An Axe Made for a Secret Agent
This Japanese model was named after a ’60s 007 film and equipped with so many knobs and switches it might have appealed to James Bond himself.
So, back in the day, there was this secretive criminal organization named SPECTRE, which stole an atomic bomb and then threatened to blow up a major metropolitan area unless its ransom demands were met. One of the leaders of SPECTRE was Emilio Largo, identifiable by his eyepatch. He lived in the Bahamas and had a couple of local associates, namely Count Lippe, Fiona Volpe, and Domino Derval, and they all hung out on Emilio’s ship, the Disco Volante. And British MI6’s Agent 007 was sent to investigate, foil the criminal efforts, and recover the bomb!
How’s that for an introduction!? Now, in case you don’t know, I’m talking about the plot of one of the most successful and popular James Bond movies ever made … Thunderball! It premiered in December 1965 in Tokyo, and was the third highest-grossing film of that year. Starring Sean Connery as the enigmatic 007, the movie featured all sorts of action sequences and the high-tech gadgetry that makes the Bond films popular with spy enthusiasts. So why am I talking about a Bond film from 1965? Well, aside from all the cool characters (plenty worthy of Japanese brand names), there was quite a bit of merchandise that further contributed to the film’s popularity. I’m not sure about licensing structures back in 1965, but I’m sure there was some good ol’ bootlegging going on.

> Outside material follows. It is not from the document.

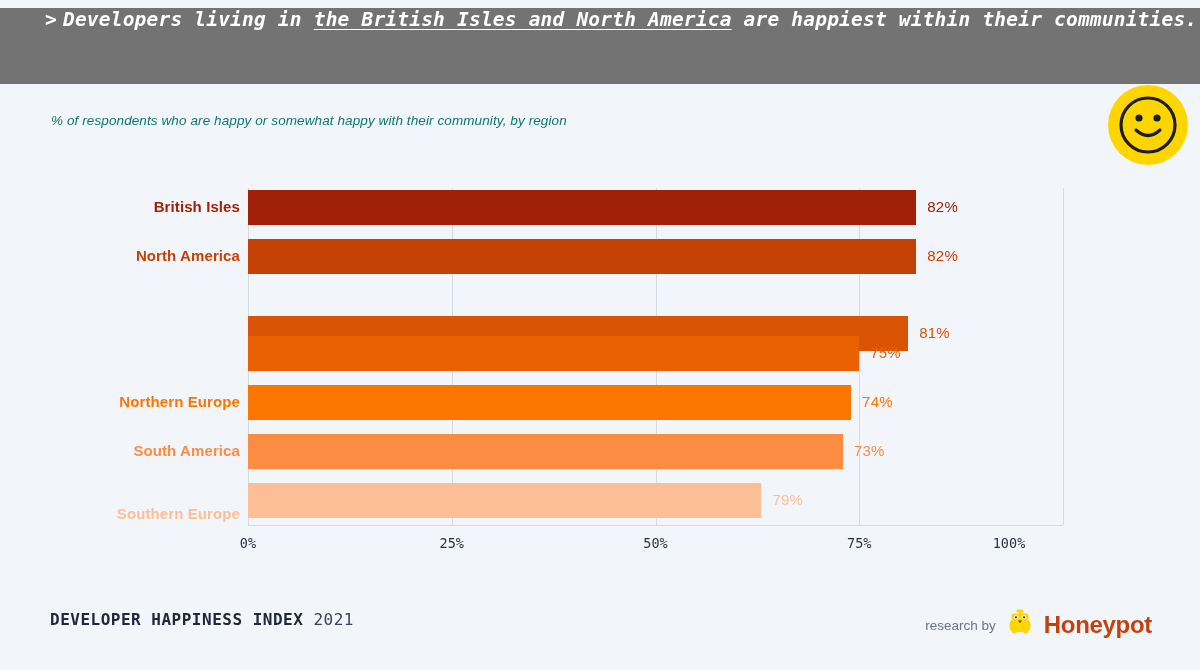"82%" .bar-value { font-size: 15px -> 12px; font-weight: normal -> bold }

For example, in 1966, the large Chicago-based music retailer Don Noble & Company began to use the name “Thunderball” as an additional label. While the company had always used the Noble badge on all its musical instruments, they were then renamed as the “Sensational New 1966 Noble Thunderball TV” line. I suppose Noble simply decided to pounce on the Thunderball movie’s popularity—of course, probably without all the messy and expensive licensing fees. Either way, the 1966 Noble TV594 Thunderball, manufactured by the Japanese Kawai Musical Instruments company, was the king of the catalog!
That year, Kawai was making a ton of imports and had recently purchased the Teisco Company. Kawai was setting up to be a guitar-making force and was exporting to points across the world. Noble had been contracting with Kawai for a few years already, and this particular Noble TV594 was an exclusive. The neck has that great old chunky Kawai feel and the guitar balances well. The pickups used in this guitar are leftover stock from the Japanese Shinko Gakki factory (makers of Intermark Cipher guitars), which had gone bankrupt. The instruments sound amazing, with that typical, aggressive single-coil punch that only came from Shinko Gakki. In fact, Shinko modeled most of their pickups on Italian EKO or British Burns models. If you’ve ever toyed around with Burns Tri-Sonic pickups, then you’ll dig.
Neatly affixed to the upper pickguard is a clever little plastic badge that reads, “Thunderball 007.” Yep, it wasn’t enough to share the movie name…. They even used Ian Fleming’s main character to promote the guitar. And if you really think about it, the TV594 would totally be the electric guitar of choice for Bond. Plenty of knobs, switches, and pickups!
Folks, I can’t recall another vintage Japanese electric guitar promoting a movie, and maybe this is the first instance. What I can say, for sure, is that not many of these guitars survived, and to find an example with the little “Thunderball 007” logo is crazy rare. I’ve seen two.
So there you have it: another little history lesson between guitars and pop culture. I wonder if even the most rabid 007 collector has one of these? Maybe it’s the one pictured here?